Renney told RNZ's Morning Report programme today National had spent months telling New Zealanders it would go through line-by-line on departmental spending, how it would do the cuts and and how it would balance the books and it had not done that.
Asked about Labour's cuts he said the party had taken the approach of not replacing staff when they left particular areas.
"Those cuts are somewhere in the area of a quarter or less of the cuts that the National Party is trying to propose so it's a difference of scale and a difference of the level of challenge.
"And we all know as you try to achieve the next dollar of saving it gets harder and harder and harder."
The CTU wouldn't agree on the Labour Party cuts either and it would be going carefully through the level of cuts it had proposed also.
Renney maintained that many backroom functions being proposed for cutting supported people doing frontline jobs.
Willis remained certain her tax plan would work.
"We are confident that with the huge increase in expenditure across public agencies - and which has gone up more than $3 billion across the agencies we've identified - that chief executives and their able public servants will be able to find savings that allow these these to be made without any cuts to frontline services."
She told Morning Report National had identified 24 agencies across government, they had looked at spending on their own activities and identified increases in spending which was a 62 percent increase.

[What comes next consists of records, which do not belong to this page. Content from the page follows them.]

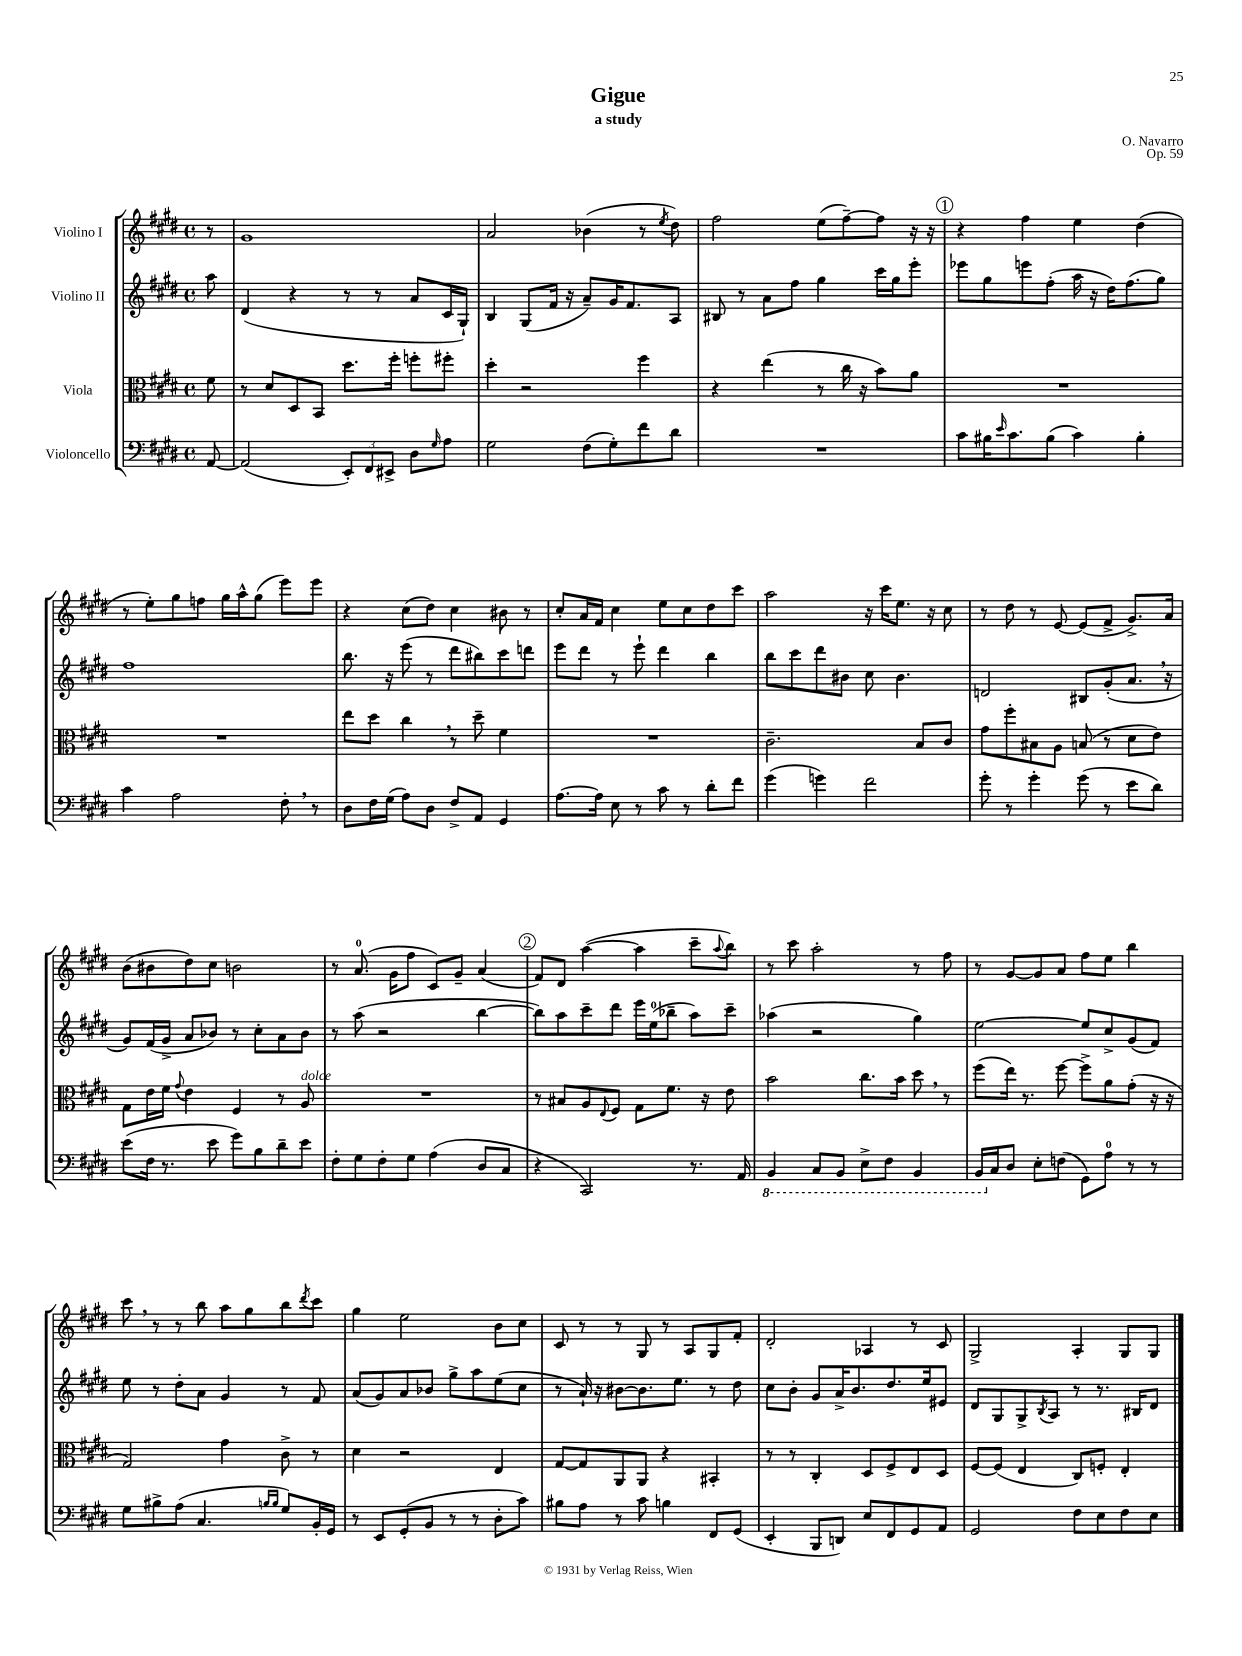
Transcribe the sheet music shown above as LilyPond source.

\header { title = "Gigue" composer = "O. Navarro" subtitle = "a study" opus = "Op. 59" }
<<
\new StaffGroup <<
\new Staff = "s0" \with { instrumentName = "Violino I" } {
    \clef treble \key e \major \defaultTimeSignature \time 4/4 \partial 8
    r8 |
    gis'1 |
    a'2 bes'4( r8 \acciaccatura { e''8 } dis''8) |
    fis''2 e''8( fis''8~--) fis''8 r16 r16 |
    \mark \markup { \circle "1" } r4 fis''4 e''4 dis''4( |
    r8 e''8-.) gis''8 f''8 gis''16 a''16-^ gis''8( e'''8) e'''8 |
    r4 cis''8( dis''8) cis''4 bis'8 r8 |
    cis''8-. a'16 fis'16 cis''4 e''8 cis''8 dis''8 cis'''8 |
    a''2 r16 cis'''16 e''8. r16 cis''8 |
    r8 dis''8 r8 e'8~ e'8( fis'8-> gis'8.->) a'16 |
    b'8( bis'8 dis''8) cis''8 b'2 |
    r8 a'8.-0( gis'16 fis''8 cis'8) gis'8-- a'4( |
    \mark \markup { \circle "2" } fis'8) dis'8 a''4~( a''4 cis'''8-- \appoggiatura { a''8 } b''8) |
    r8 cis'''8 a''2-. r8 fis''8 |
    r8 gis'8~ gis'8 a'8 fis''8 e''8 b''4 |
    cis'''8 \breathe r8 r8 b''8 a''8 gis''8 b''8 \acciaccatura { dis'''8 } cis'''8 |
    gis''4 e''2 b'8 cis''8 |
    cis'8 r8 r8 gis8 r8 a8 gis8 fis'8-. |
    dis'2-. aes4 r8 cis'8 |
    gis2-> a4-. gis8 gis8 \bar "|." |
}
\new Staff = "s1" \with { instrumentName = "Violino II" } {
    \clef treble \key e \major \defaultTimeSignature \time 4/4 \partial 8
    a''8 |
    dis'4( r4 r8 r8 a'8 cis'16 gis16-!) |
    b4 gis8( fis'16 r16 a'8--) gis'16 fis'8. a8 |
    bis8 r8 a'8 fis''8 gis''4 cis'''16 gis''16 e'''8-. |
    \mark \markup { \circle "1" } ees'''8 gis''8 e'''8 fis''8-.( a''16 r16 dis''16) fis''8.( gis''8) |
    fis''1 |
    b''8. r16 e'''8( r8 dis'''8 bis''8) cis'''8 d'''8 |
    e'''8 dis'''8 r8 e'''8-! dis'''4 b''4 |
    b''8 cis'''8 dis'''8 bis'8 cis''8 bis'4. |
    d'2 bis8 gis'8-.( a'8. \breathe r16 |
    gis'8) fis'16( gis'16-> a'8 bes'8) r8 cis''8-. a'8 bes'8 |
    r8 a''8( r2 b''4~ |
    \mark \markup { \circle "2" } b''8) a''8 cis'''8-- dis'''8 e'''16 e''16-0( bes''8-- a''8) cis'''8-- |
    aes''4( r2 gis''4) |
    e''2~ e''8 cis''8-> gis'8( fis'8) |
    e''8 r8 dis''8-. a'8 gis'4 r8 fis'8 |
    a'8( gis'8) a'8 bes'8 gis''8-> a''8 e''8( cis''8 |
    r8 a'16-!) r16 bis'8~ bis'8. e''8. r8 dis''8 |
    cis''8 b'8-. gis'8 a'16-> b'8. dis''8. e''16 eis'8 |
    dis'8 gis8 gis8-> \acciaccatura { b8 } a8 r8 r8. bis16 dis'8 \bar "|." |
}
\new Staff = "s2" \with { instrumentName = "Viola" } {
    \clef alto \key e \major \defaultTimeSignature \time 4/4 \partial 8
    fis'8 |
    r8 dis'8 dis8 b,8 dis''8. fis''16-. f''8-. fis''8-. |
    dis''4-. r2 fis''4 |
    r4 e''4( r8 cis''16 r16 b'8) a'8 |
    \mark \markup { \circle "1" } R1 |
    R1 |
    e''8 dis''8 cis''4 \breathe r8 dis''8-- fis'4 |
    R1 |
    cis'2.-- b8 cis'8 |
    gis'8 fis''8-. bis8 a8 b8( r8 dis'8 e'8) |
    gis8 e'16 fis'16 \appoggiatura { gis'8 } e'4 fis4 r8 a8^\markup { \italic "dolce" } |
    R1 |
    \mark \markup { \circle "2" } r8 bis8 a8 \appoggiatura { e8 } fis8 gis8 fis'8. r16 e'8 |
    b'2 cis''8. b'16 dis''8 \breathe r8 |
    fis''8( e''16) r8. fis''8~ fis''8-> a'8 gis'8-.( r16 r16 |
    gis2) gis'4 cis'8-> r8 |
    dis'4 r2 e4 |
    gis8~ gis8 a,8 a,8 r4 bis,4-. |
    r8 r8 cis4-. dis8 fis8-> e8 dis8 |
    fis8~ fis8( e4 cis8) f8-. e4-. \bar "|." |
}
\new Staff = "s3" \with { instrumentName = "Violoncello" } {
    \clef bass \key e \major \defaultTimeSignature \time 4/4 \partial 8
    a,8~ |
    a,2( \tuplet 3/2 { e,8-.) fis,8 eis,8-> } dis8 \grace { gis16 } a8 |
    gis2 fis8( gis8-.) fis'8 dis'8 |
    R1 |
    \mark \markup { \circle "1" } cis'8 bis16 \grace { e'16 } cis'8. bis8( cis'4) bis4-. |
    cis'4 a2 fis8-. \breathe r8 |
    dis8 fis16 gis16( a8) dis8 fis8-> a,8 gis,4 |
    a8.~ a16 e8 r8 cis'8 r8 dis'8-. fis'8 |
    gis'4( g'4) fis'2 |
    gis'8-. r8 gis'4-. gis'8( r8 e'8 dis'8) |
    e'8( fis16 r8. e'8 gis'8) b8 dis'8-- e'8 |
    fis8-. gis8 fis8-. gis8 a4( dis8 cis8 |
    \mark \markup { \circle "2" } r4 cis,2) r8. a,16 |
    \ottava #-1 b,,4 cis,8 b,,8 e,8-> fis,8 b,,4 |
    b,,16 \ottava #0 cis16 dis8 e8-. f8( gis,8) a8-0 r8 r8 |
    gis8 bis8-> a8( cis4. \grace { b16 b16 } gis8) b,16-. gis,16 |
    r8 e,8 gis,8-.( b,8 r8 r8 dis8-. cis'8) |
    bis8 a8 r8 cis'8 b4 fis,8 gis,8( |
    e,4-. b,,8 d,8) e8 fis,8 gis,8 a,8 |
    gis,2 fis8 e8 fis8 e8 \bar "|." |
}
>>
>>
\layout { \context { \Score \remove "Bar_number_engraver" } }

"We've judged that on average we think it's very reasonable to say to chief executives if we become government can you please look line by line through your costs and identify 6.5 percent of savings. We think that's reasonable and we think most New Zealanders will too."
She used the Ministry for the Environment as an example which has increased its departmental spending costs from $68 million to $248 million a year.
"So it's more than tripled what it's spending on policy advice, communications advice, management and the like and in that context I think it's very reasonable to say to the chief executive there has been a very large increase in spending, please identify savings."
Chief executives would be asked to bring recommendations to ministers and the government would make the final decisions on cuts.
Asked about ACT's statement that it might not support National on supply Willis said it was a hypothetical situation and if voters wanted a change of government they should support her party for their party vote.